Food order screens blend with ads at new JetBlue terminal

December 22, 2008 by Dave Haynes

Airports have, for a while now, been a key target digital screen networks – usually but not always the big outdoor companies who already have a footprint there. In almost all cases, the approach has been digital screens replacing backlit posters, or content-driven pseudo-TV channels in wait lounges.

Now a Philadelphia-based restaurant services company called OTG Management is taking an entirely different approach at JetBlue’s new Terminal 5 at JFK in New York.

Re:vive, a platform consisting of more than 200 screens throughout the terminal, allows travelers to order food and beverages to be delivered to their gate. Those screens, which executives say are the first of their kind, will start serving up advertising in January, reports Ad Age.

There are 200 screens running around the terminal.

The difference between this and the digital screens found in many airports is the interactive opportunity, execs said. Ads within the menu can provide a strong call to action, while travelers could click through banner ads to branded content. A dedicated team of technicians is also based at Terminal Five to quickly resolve any technical issues.

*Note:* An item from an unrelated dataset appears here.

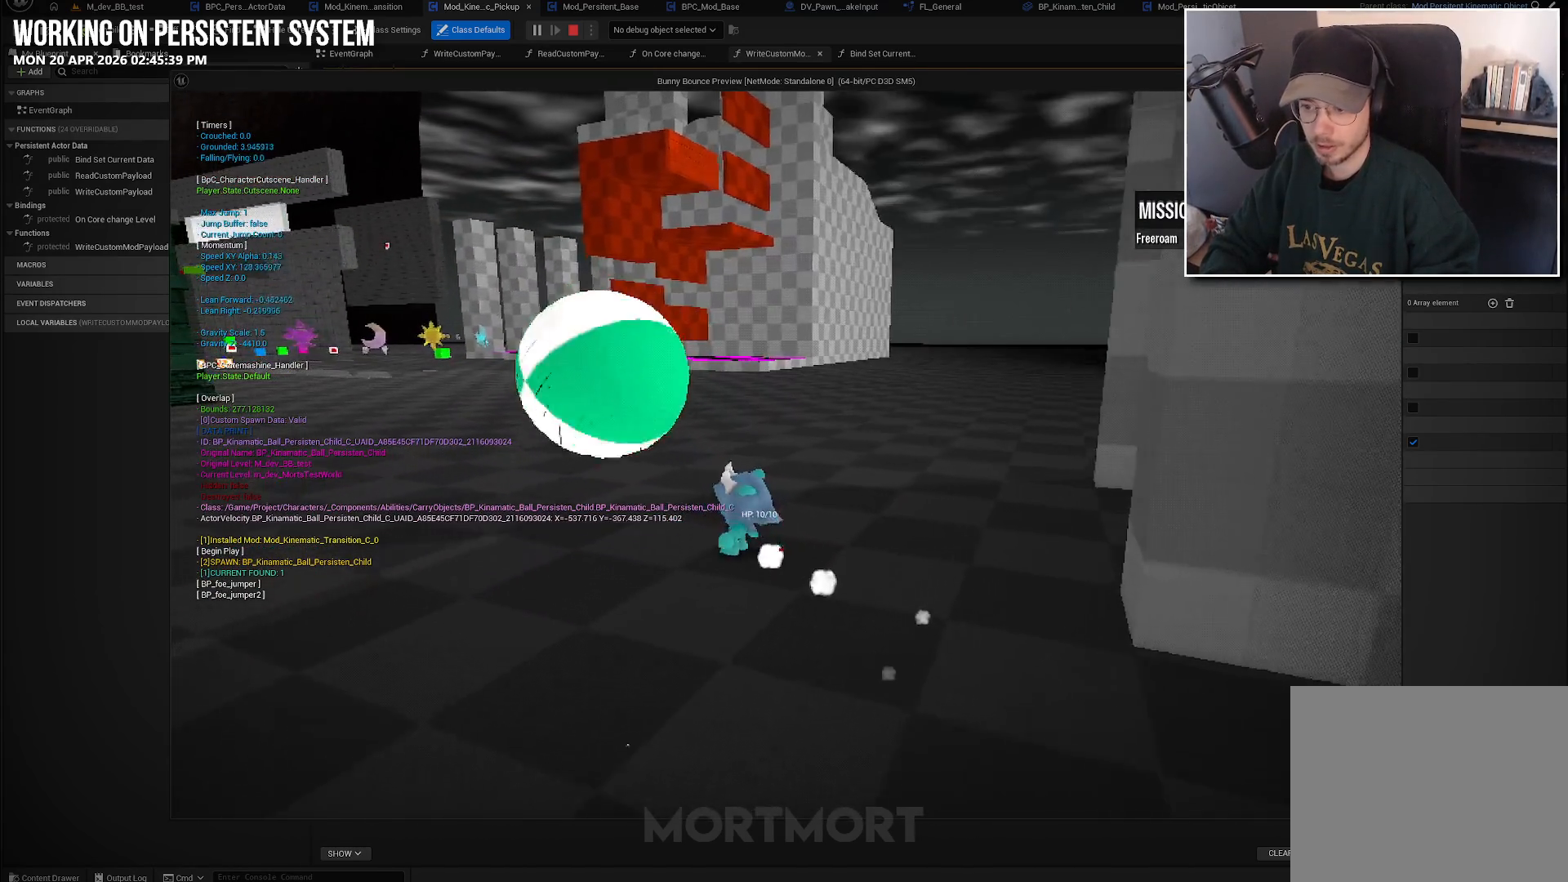
{"buttons": [], "left_stick": "center", "right_stick": "center", "events": [[500, "left_stick", "center"]]}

The notion is that many people who travel are gate-huggers who are loathe to leave the departure area in case they miss an announcement or the plane decides to board ahead of schedule.

That meant carefully curated food and beverage options were losing potential customers. Re:vive has successfully addressed that problem, Mr. Allan said. Those gate huggers can use the digital kiosks to, in essence, order in. And now Re:vive could also be a solution for marketers looking to capture the attention of travelers.

“When you consider that about 50,000 people a day spend about 90 minutes in Terminal Five, there’s a good probability that we can put a campaign in front of all of those people,” said James Summerfield, managing partner at Deepend, New York, the design agency working on the project. “We don’t have as much of a struggle to get people’s attention.”

There are three advertising opportunities for brands within the platform. When the screens are not in use, they go into sleep mode and can run traditional 30- and 60-second spots. When they are in use, advertising can be placed within the menu — Heineken could buy an ad asking customers if they want to add a beer to their order, for example — and banner ads can be bought against the order-confirmation screen.

The company only has screen at JFK but runs concessions in some other airports and is considering expansion.

I like this because it’s one of those approaches that drives activity and eyeballs, and at least theoretically improves the traveleing experience. Without seeing them it’s hard to say if the approach is nailed down and whether other screens are needed to drive awareness, but it’s a really interesting approach to blend point-of-sale food ordering with advertising.